I tried to deeply analyze the need for such prioritization. Lencioni says it’s to make the organization successful, not the particular team or department. And I think he is right, for most companies on the planet. However, he is not right when it comes to the best of the best.

Think different

How about the best companies? How do they do that? There are books on this topic too, such as “Built to Last” by Collins and Porras but the shortest visualization of what I mean by the “best” is probably in this Ted Talk given by Simon Sinek.

Great organizations think differently — they use ‘why’ as their momentum. There is no discussion of priorities, hierarchy, or particular team benefits. What you do is driven by why you do it.

So how apply to “The First Team” concept? As a leader, I try to build the same ‘why’ culture in the team I lead. And the same goes for other leaders (usually called peers). So there is rather a bottom-to-the-top relation than the opposite, and it’s more natural when all leaders work together because they need each other.

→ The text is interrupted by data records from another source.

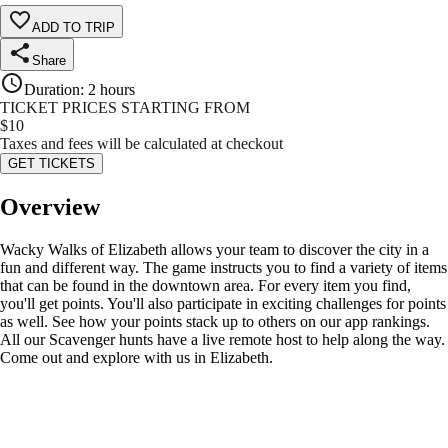
ADD TO TRIP
Share
Duration
:
2 hours
TICKET PRICES STARTING FROM
$
10
Taxes and fees will be calculated at checkout
GET TICKETS
Overview
Wacky Walks of Elizabeth allows your team to discover the city in a
fun and different way. The game instructs you to find a variety of items
that can be found in the downtown area. For every item you find,
you'll get points. You'll also participate in exciting challenges for points
as well. See how your points stack up to others on our app rankings.
All our Scavenger hunts have a live remote host to help along the way.
Come out and explore with us in Elizabeth.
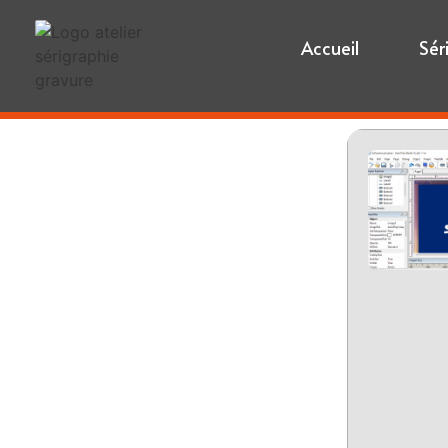
Accueil
Sér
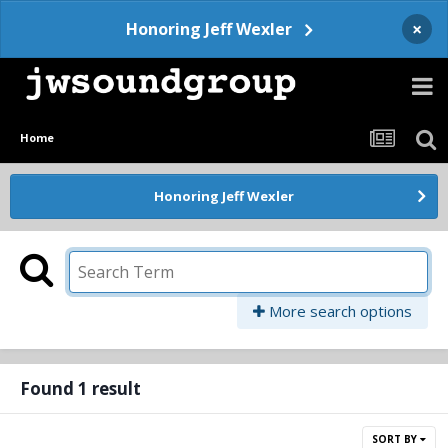
×
Honoring Jeff Wexler
Home
Honoring Jeff Wexler
More search options
Found 1 result
SORT BY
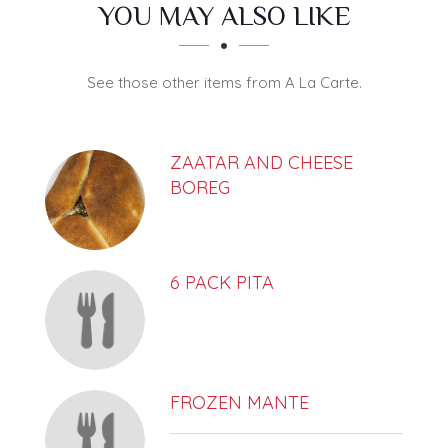
SECTION
SECTION
YOU MAY ALSO LIKE
See those other items from A La Carte.
ZAATAR AND CHEESE
BOREG
6 PACK PITA
FROZEN MANTE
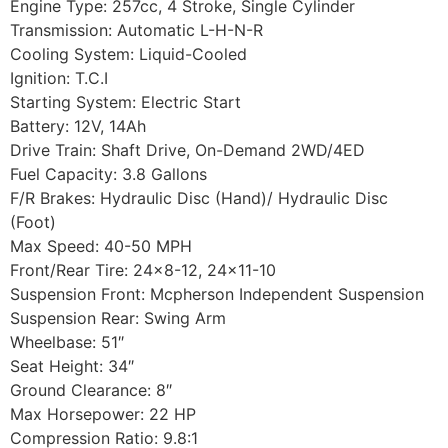
Engine Type: 257cc, 4 Stroke, Single Cylinder
Transmission: Automatic L-H-N-R
Cooling System: Liquid-Cooled
Ignition: T.C.I
Starting System: Electric Start
Battery: 12V, 14Ah
Drive Train: Shaft Drive, On-Demand 2WD/4ED
Fuel Capacity: 3.8 Gallons
F/R Brakes: Hydraulic Disc (Hand)/ Hydraulic Disc
(Foot)
Max Speed: 40-50 MPH
Front/Rear Tire: 24×8-12, 24×11-10
Suspension Front: Mcpherson Independent Suspension
Suspension Rear: Swing Arm
Wheelbase: 51″
Seat Height: 34″
Ground Clearance: 8″
Max Horsepower: 22 HP
Compression Ratio: 9.8:1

And guess what, some leaders did that in hierarchical organizations! There are great examples of bottom-up leadership in the military, such as the USS Santa FE - a nuclear submarine commanded by David Marquet, or the Navy SEALs led by Jocko Willink. Prioritizing the “peers” team is the last thing I would say about these leaders. It doesn’t mean they didn’t respect the “commanding style” deeply written in the military forces’ DNA. It means that all they did was driven by something more than the command from “the above”. All they did was driven by “why” and not by the needs of the team to which they belong.

Jocko Willink didn’t inspire his “extreme ownership” behavior in the team due to his peers’ needs. He did that because that was what he believed he should do to follow the U.S. army mission. David Marquet also did not introduce a leader-leader relationship for a better performance of the crew requested by other commanders. He followed his sense of “why” and came to this great idea. And the same goes for other great leaders of organizations with a feeling of a mission.

Every team is a “First Team”

After all, I think Patrick was right when it comes to the organization’s success over a team’s success however I feel like he put the emphasis on the wrong problem. I feel similarly to Simon Sinek that the success of the organization is driven by the culture, the identification with “why” rather than the approach to prioritizing teams. When that works well, priorities are the side effect rather than something to worry about.

It’s a very short article but a very important one for me. I think that as a leader I should not focus on the hierarchical needs but on the whole sense of the “why”. Only then I can treat every team as my “First Team” and every member as the best partner for building great things together!